Finstere Verzweiflung, bitteres Flehen, klagendes Weinen. Bertolt Brecht hat viel mehr hineingeschrieben in seine „Ballade von der ‚Judenhure‘ Marie Sanders“, als man beim ersten Lesen entdeckt. Es ist auch der Musik von Hanns Eisler zu verdanken, dass man die vielen Dimensionen von Hass und Anklage, von Furcht und Widerstand, aber auch von Liebe und Hingabe in den wenigen, kargen Zeilen nachfühlen kann. Und natürlich Interpreten wie Geoffrey Abbot und Isabell Münsch: Am Freitag, im Rahmen der „langen Brechtnacht“, eröffneten die beiden mit diesem Stück ihr Konzert.

Wie die Marie Sanders nicht verzweifelt an den absurden Rassengesetzen der Nazis, wie sie trotzdem zu ihrem Geliebten mit dem zu schwarzen Haar geht, wie sie das drohenden Omen der Trommeln in den Wind schlägt, wie sie, wenige Zeilen später, durch die Stadt gefahren wird, „im Hemd, um den Hals ein Schild, das Haar geschoren“ – diese ungeheure „Verdichtung“ eines ungeheuren Vorgangs in vier gemeißelten Strophen trägt Isabell Münsch nicht nur stimmlich, sondern auch mimisch großartig vor. Und es muss schwierig sein für die Interpretin, sich so sehr hineinzuversetzen in Brechts Figur und danach so unversehrt aus dieser Mimikri wieder aufzutauchen, dem Publikum ein Lächeln zu schenken und mit sanfter Stimme überzuleiten zum nächsten Stück.

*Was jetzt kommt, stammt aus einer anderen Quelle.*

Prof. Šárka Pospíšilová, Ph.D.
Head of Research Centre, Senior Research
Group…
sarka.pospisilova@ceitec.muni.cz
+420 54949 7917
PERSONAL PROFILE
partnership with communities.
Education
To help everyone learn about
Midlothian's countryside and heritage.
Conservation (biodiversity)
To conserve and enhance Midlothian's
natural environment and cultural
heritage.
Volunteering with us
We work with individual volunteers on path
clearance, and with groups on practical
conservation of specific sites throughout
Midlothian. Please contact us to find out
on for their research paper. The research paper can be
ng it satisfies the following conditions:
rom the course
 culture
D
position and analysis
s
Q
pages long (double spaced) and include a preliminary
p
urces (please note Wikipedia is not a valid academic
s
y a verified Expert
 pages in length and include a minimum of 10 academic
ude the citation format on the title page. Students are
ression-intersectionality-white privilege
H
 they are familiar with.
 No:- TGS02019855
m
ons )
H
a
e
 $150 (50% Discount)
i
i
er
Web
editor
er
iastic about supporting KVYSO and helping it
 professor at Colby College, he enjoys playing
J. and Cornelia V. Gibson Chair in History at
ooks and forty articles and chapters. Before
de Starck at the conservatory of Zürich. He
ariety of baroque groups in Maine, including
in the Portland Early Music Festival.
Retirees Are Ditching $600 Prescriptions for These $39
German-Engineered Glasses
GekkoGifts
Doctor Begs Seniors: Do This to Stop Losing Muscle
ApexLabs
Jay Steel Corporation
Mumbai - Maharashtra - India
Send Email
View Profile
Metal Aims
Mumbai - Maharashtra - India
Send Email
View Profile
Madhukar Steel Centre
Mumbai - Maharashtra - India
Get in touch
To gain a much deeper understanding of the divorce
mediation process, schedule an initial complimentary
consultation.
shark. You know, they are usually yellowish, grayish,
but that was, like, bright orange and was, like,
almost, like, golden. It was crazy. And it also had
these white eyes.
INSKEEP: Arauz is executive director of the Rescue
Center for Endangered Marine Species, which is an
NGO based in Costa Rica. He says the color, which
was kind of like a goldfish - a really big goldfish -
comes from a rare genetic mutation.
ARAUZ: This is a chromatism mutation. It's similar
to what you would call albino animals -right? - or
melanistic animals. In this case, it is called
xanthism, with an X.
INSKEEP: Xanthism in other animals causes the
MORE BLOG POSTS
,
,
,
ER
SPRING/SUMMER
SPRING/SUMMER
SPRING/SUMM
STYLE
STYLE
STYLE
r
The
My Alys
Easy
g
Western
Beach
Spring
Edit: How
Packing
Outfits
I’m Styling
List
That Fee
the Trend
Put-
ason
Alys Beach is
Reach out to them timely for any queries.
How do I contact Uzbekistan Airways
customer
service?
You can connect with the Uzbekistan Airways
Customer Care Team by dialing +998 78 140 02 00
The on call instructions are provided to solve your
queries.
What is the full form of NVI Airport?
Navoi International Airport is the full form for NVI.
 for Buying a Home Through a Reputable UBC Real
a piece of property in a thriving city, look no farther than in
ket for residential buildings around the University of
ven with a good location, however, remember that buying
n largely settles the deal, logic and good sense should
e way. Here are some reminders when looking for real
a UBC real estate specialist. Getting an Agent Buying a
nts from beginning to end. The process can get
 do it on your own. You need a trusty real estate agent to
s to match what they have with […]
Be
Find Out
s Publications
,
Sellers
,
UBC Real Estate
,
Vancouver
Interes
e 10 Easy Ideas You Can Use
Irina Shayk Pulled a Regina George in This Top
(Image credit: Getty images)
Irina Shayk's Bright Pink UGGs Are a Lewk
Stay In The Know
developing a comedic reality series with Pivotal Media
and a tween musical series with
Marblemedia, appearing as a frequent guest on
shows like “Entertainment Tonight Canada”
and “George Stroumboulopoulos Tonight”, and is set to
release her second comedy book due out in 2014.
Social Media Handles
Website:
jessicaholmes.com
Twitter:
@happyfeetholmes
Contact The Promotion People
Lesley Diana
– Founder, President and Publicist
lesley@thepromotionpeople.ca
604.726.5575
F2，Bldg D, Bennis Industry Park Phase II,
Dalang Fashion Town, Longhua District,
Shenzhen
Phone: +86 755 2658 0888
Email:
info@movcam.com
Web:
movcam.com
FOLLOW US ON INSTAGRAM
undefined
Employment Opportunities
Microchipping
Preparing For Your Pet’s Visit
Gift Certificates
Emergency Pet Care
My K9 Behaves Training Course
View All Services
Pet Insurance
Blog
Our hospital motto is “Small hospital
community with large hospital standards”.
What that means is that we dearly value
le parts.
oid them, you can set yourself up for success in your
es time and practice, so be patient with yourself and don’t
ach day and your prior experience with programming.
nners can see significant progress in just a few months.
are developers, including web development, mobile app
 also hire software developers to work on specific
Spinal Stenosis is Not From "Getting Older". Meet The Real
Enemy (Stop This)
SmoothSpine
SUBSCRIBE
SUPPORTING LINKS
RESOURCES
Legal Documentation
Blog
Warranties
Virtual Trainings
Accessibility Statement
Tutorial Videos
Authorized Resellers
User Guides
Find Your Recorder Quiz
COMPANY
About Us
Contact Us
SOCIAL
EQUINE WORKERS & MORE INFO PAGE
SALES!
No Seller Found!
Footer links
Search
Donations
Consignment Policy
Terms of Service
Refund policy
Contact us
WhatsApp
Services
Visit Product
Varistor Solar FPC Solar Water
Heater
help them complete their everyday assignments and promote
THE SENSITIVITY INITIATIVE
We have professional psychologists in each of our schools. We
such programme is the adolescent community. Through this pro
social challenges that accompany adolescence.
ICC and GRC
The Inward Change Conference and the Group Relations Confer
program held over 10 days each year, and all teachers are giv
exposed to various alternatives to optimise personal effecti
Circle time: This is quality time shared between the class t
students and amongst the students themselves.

Zwei, die es mit Brecht sehr genau nehmen

Seit 10 Jahren arbeiten der Pianist Geoffrey Abbot und Isabell Münsch zusammen, und sie passen auch deshalb gut zusammen, weil Abbott es mindestens so genau nimmt wie Isabell Münsch, wenn es um Brecht und dessen Komponisten, vor allem also Hanns Eisler und Kurt Weill geht. Abbott kennt deren Lebensgeschichten, er weiß um die Entstehungsumstände der Kompositionen, entschuldigt etwa eine seiner Ansicht nach schwächere Leistung Kurt Weills damit, dass das Stück in Paris entstanden sei, auf dem Weg in die USA, auf der Flucht also. Auch auf andere Stücke hatte Weills Emigration Auswirkungen: Bei „Nannas Lied“ aus den „Rund- und den Spitzköpfen“ sei der Klang der amerikanischen Welt schon herauszuhören. Und der Refrain mit der Frage, wo denn die Tränen von gestern Abend seien und wo der Schnee vom vergangenen Jahr, kommt in der Tat deutlich süffiger daher, als man es noch vom europäischen Weill gewohnt war.

Demnächst auf CD

Selbst wenn Abbott die wunderbaren „Kraniche“ nur um ein paar Töne herunter transponiert hat, um dem Stück das Angestrengte zu nehmen, fühlt er sich verpflichtet, dem Publikum die Gründe ausführlich darzulegen. Das Ergebnis solch detaillierter, in die Tiefe gehender Anstrengungen ist ein Konzert der Sonderklasse, aus dem etwa „Die Kraniche“ hervorsticht, eine „wunderbare Musik“, wie Abbott begeistert ankündigt, „wie Bach, wie eine Triosonate“. Eine „schauspielende Sängerin“ nennt er Isabell Münsch, und die trägt mal dick Lippenstift auf, hängt sich mal eine punkige Lederjacke, mal eine verruchte Federboa um. Doch vor allem fasziniert sie mit ihrer Mimik – etwa am Ende des Lieds vom Förster und der schönen Gräfin. In diese Parabel von der Unmöglichkeit der Liebe über Klassenschranken hinweg gibt es eine eingeschobene Fabel über die Füchsin, die einem Hahn Avancen macht. Am Morgen danach bietet sich ein ernüchterndes Bild: „All seine Federn, die hingen im Strauch“, so endet die ungleiche Liebesgeschichte – und zum Hörenswerten gibt Münsch nun noch das Sehenswerte: Zur Pointe lachte sie unhörbar, aber keck, den Hörern schadenfroh ins Gesicht. Und nimmt damit bis in die Nuancen den Brecht so ernst, wie ihr Kompagnon am Klavier das auf seine Weise tut.

Das Programm dieses Abends stammt übrigens von der CD „Ach, in jener Nacht der Liebe“, die Abbott/Münsch in Wolfgang Lackerschmids traumraum-Studio aufgenommen haben – dort hat das Pedal des Flügels wohl nicht so erbärmlich gequietscht, wie das im Schaezlerpalais leider der Fall war. Die CD ist leider nicht rechtzeitig fertig geworden, wird aber demnächst zum Beispiel in der Buchhandlung am Obstmarkt und bei „Toccata“ (Philippine-Welser-Straße 9) erhältlich sein.